The Basis for Calorie Budget

These guidelines must be based on a combination of many other individual factors. These include:

  • height and weight,
  • target weight,
  • age,
  • exercise intensity.

For example, a woman who is 5’0” tall and weighs 120 lbs may not consume the same amount of calories as her peer who is both taller and heavier. Sadly, the TreadClimber Weight Loss Plan offers zero personalization in this regard. This is alarming.

The only hint at the need for adjustment is contained in the following warning: “Keep in mind that everyone’s metabolism is very different depending on age, height, weight, activity level, and genetics. Pay close attention to your weight, hunger levels, and energy and adjust your calories if needed.” Nevertheless, how exactly an average person is supposed to alter the plan with no education in nutrition remains unclear.

Balance

However, there is still valuable information in the guide. For instance, it encourages people to make their diets balanced, engaging a variety of food products. This is key to wholesome nutrition overall, according to the dietician nutritionist. No single product is prohibited, and the brochure supplies tips for each food group. Here is a summary of the main guidelines.

1. Breakfast

The first meal of the day should be eaten within an hour and a half of waking up. The three essential elements (fruits, protein or fat and “smart carbs”) must be served based on the 1:1:1 principle.

2. First Snack

Here, you are advised to eat smart carbs and protein sticking to the 50/50 ratio.

3. Lunch

The 50/50 principle here refers to vegetables and smart carbs combined with protein. Only a little fat is allowed.

4. Second Snack

Same principle as with the first snack.

5. Dinner

Same principle as with lunch.

Treadclimber users can eat treats of 100-150 calories instead of one of the snacks, but just four times a week at most. It is also imperative that the customer refuses from alcohol and sugary drinks in favor of unsweetened soft alternatives: tea, coffee, and water.

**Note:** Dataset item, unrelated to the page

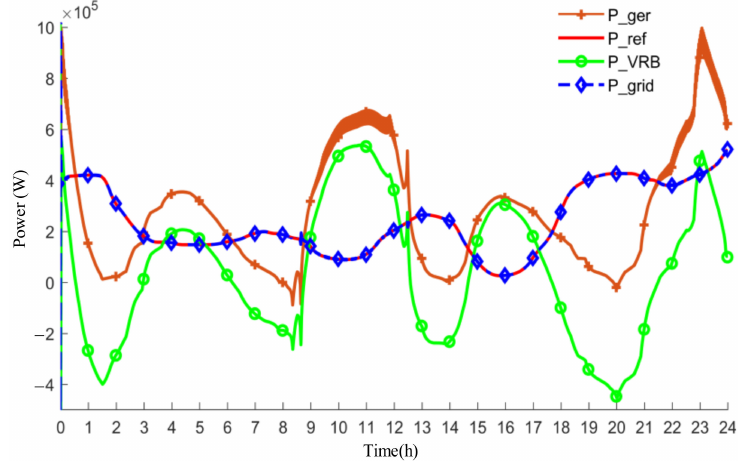
Figure 13. Power flow of marine current power system over 24 h based on conventional control strat- egy.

Balance is, indeed, crucial. Poor diet is the strongest risk factor for mortality. It is more dangerous than smoking, according to Ashkan Afshin, an assistant professor at the Institute for Health Metrics and Evaluation at the University of Washington. The problem is two-fold. On the one hand, there are sugary beverages, junk food, and other unhealthy options. On the other hand, people do not include healthy food in their diets.

The Issue with Logging

Users are encouraged to keep a record of eating, but it is unclear how such logs must be structured. It would have been wiser to include a food journal as part of the guide. Its creators, however, have chosen to simply recommend third-party options like Lose It. All you have is the diet plan and grocery lists.

A major obstacle to progress is the inevitable boredom. After a while, an exerciser is bound to get tired of the suggested eating plan. Who will be happy about having identical meals all the time? Besides, what should you eat once you have achieved that target weight? Here is when education must be highlighted, but the TreadClimber guide makes no mention of it.

Value of Education

This aspect is ignored by many diets nowadays, especially those blanket plans developed for exercise programs. This means that even though the guide gives buyers the right direction in terms of eating balance and fitness goals, it gives zero education about the human body, which means a low chance of strong exercise habits emerging.

The average owner of a TreadClimber will only stick to the diet plan and workout routine with no thinking beyond them. There is no accountability or support provided. Dieters are just left to figure everything out on their own.

However, your weight loss is unlikely to be lasting without an understanding of your motivations. It is important to be mindful and to consider not just the food, but also the environment, feelings, and humans around you. All these factors may sway our eating choices.

Conclusion

The TreadClimber eating program is a good start, but it should not be regarded as the source of universal wisdom. By stressing the need for balanced nutrition, it points its readers in the proper direction. However, their further steps should be developed in consultation with a registered nutritionist.